# DATASET RECORDS
>> Begin

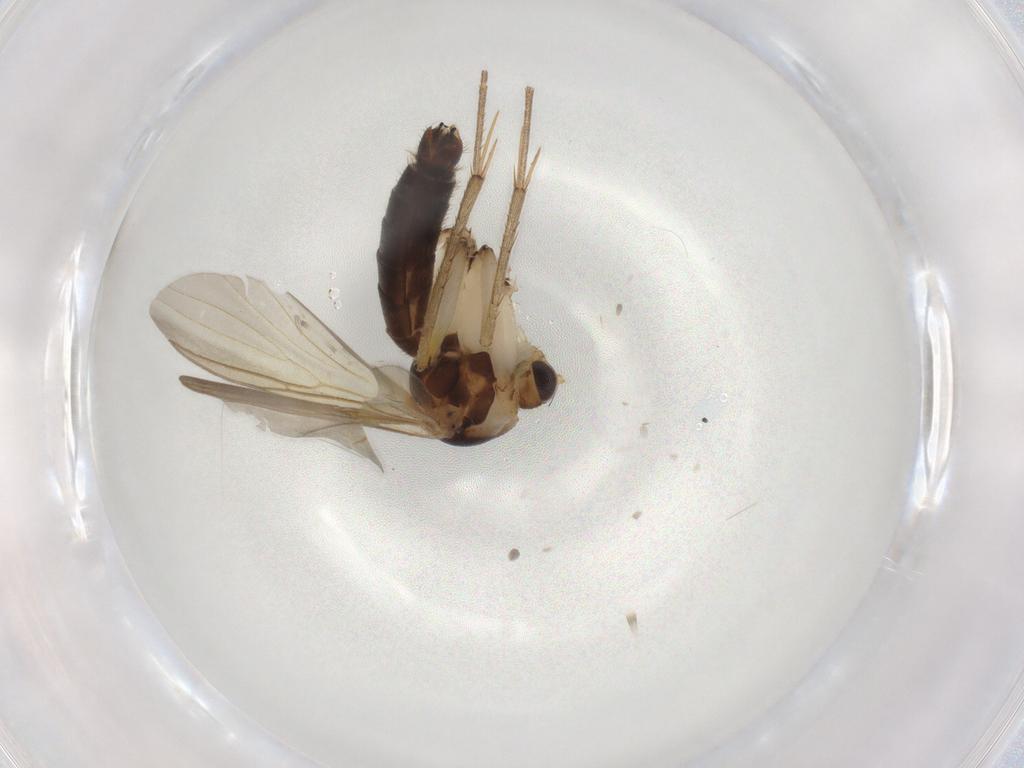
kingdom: Animalia
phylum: Arthropoda
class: Insecta
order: Diptera
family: Mycetophilidae
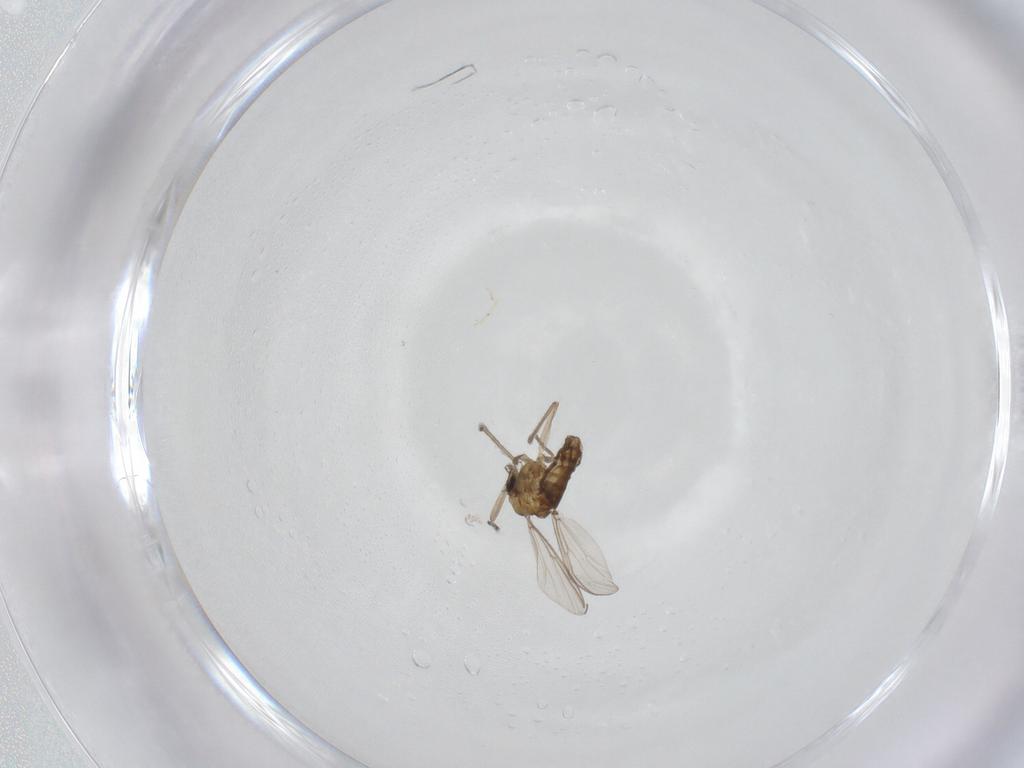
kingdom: Animalia
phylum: Arthropoda
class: Insecta
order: Diptera
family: Chironomidae
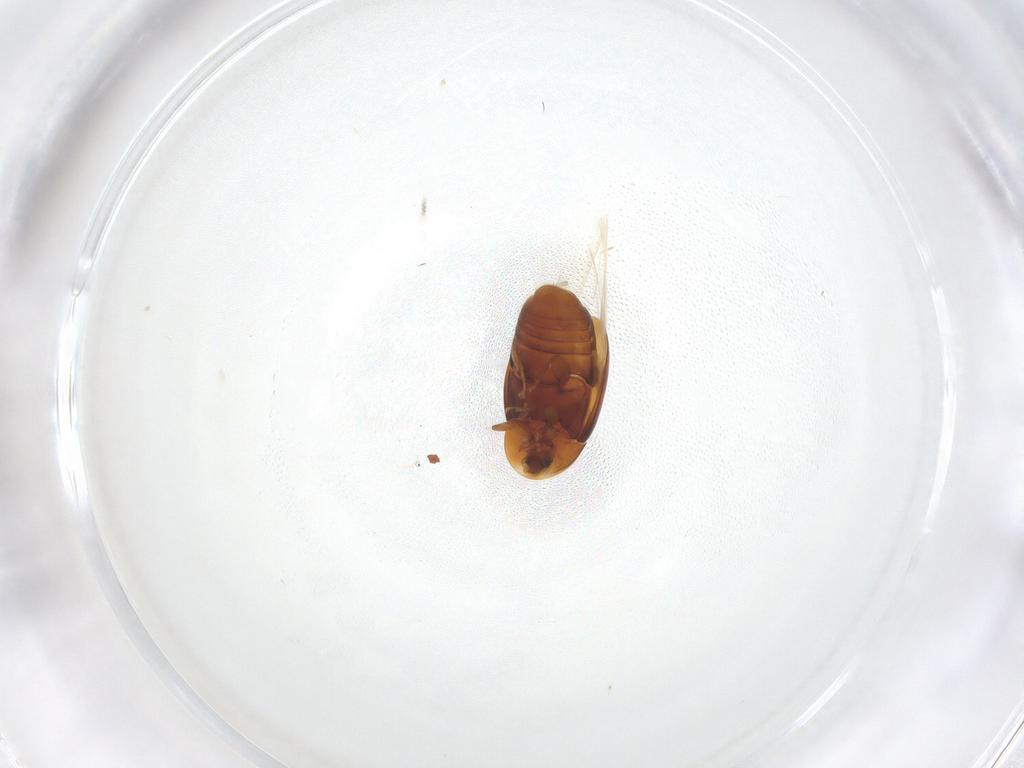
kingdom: Animalia
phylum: Arthropoda
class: Insecta
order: Coleoptera
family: Corylophidae
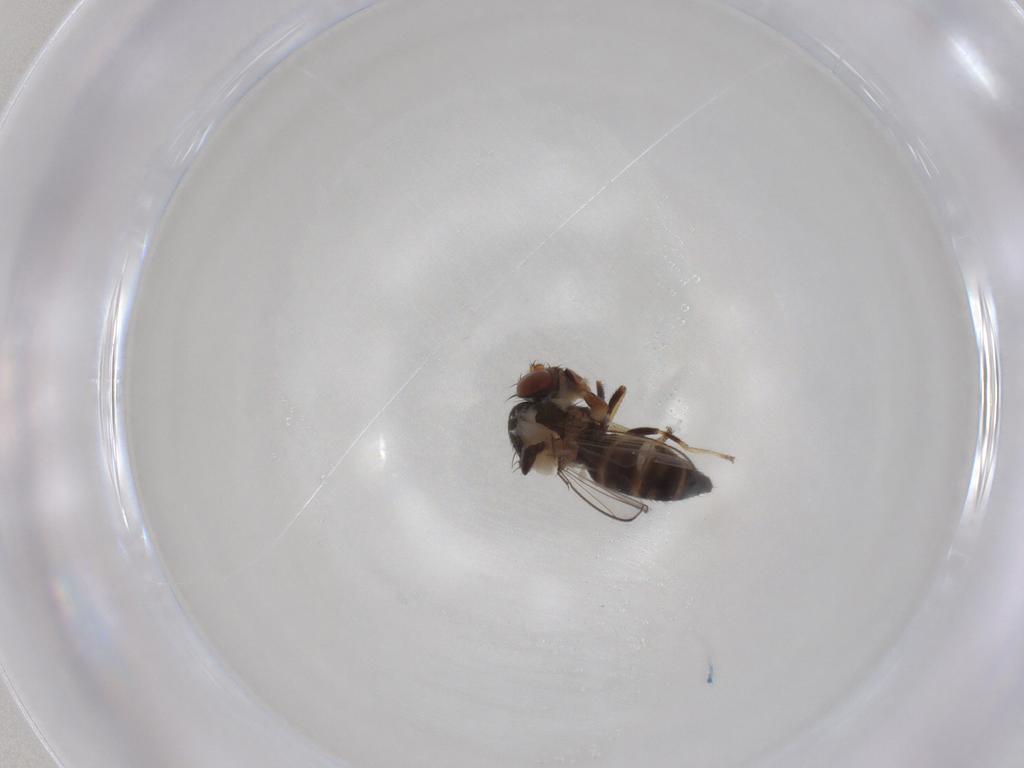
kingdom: Animalia
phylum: Arthropoda
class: Insecta
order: Diptera
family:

>> End

# DESCRIPTION OF THE TASK
Please print every line of the records above word for word, leaving the pictures out.

# EXERCISE RESULT
kingdom: Animalia
phylum: Arthropoda
class: Insecta
order: Diptera
family: Mycetophilidae
kingdom: Animalia
phylum: Arthropoda
class: Insecta
order: Diptera
family: Chironomidae
kingdom: Animalia
phylum: Arthropoda
class: Insecta
order: Coleoptera
family: Corylophidae
kingdom: Animalia
phylum: Arthropoda
class: Insecta
order: Diptera
family:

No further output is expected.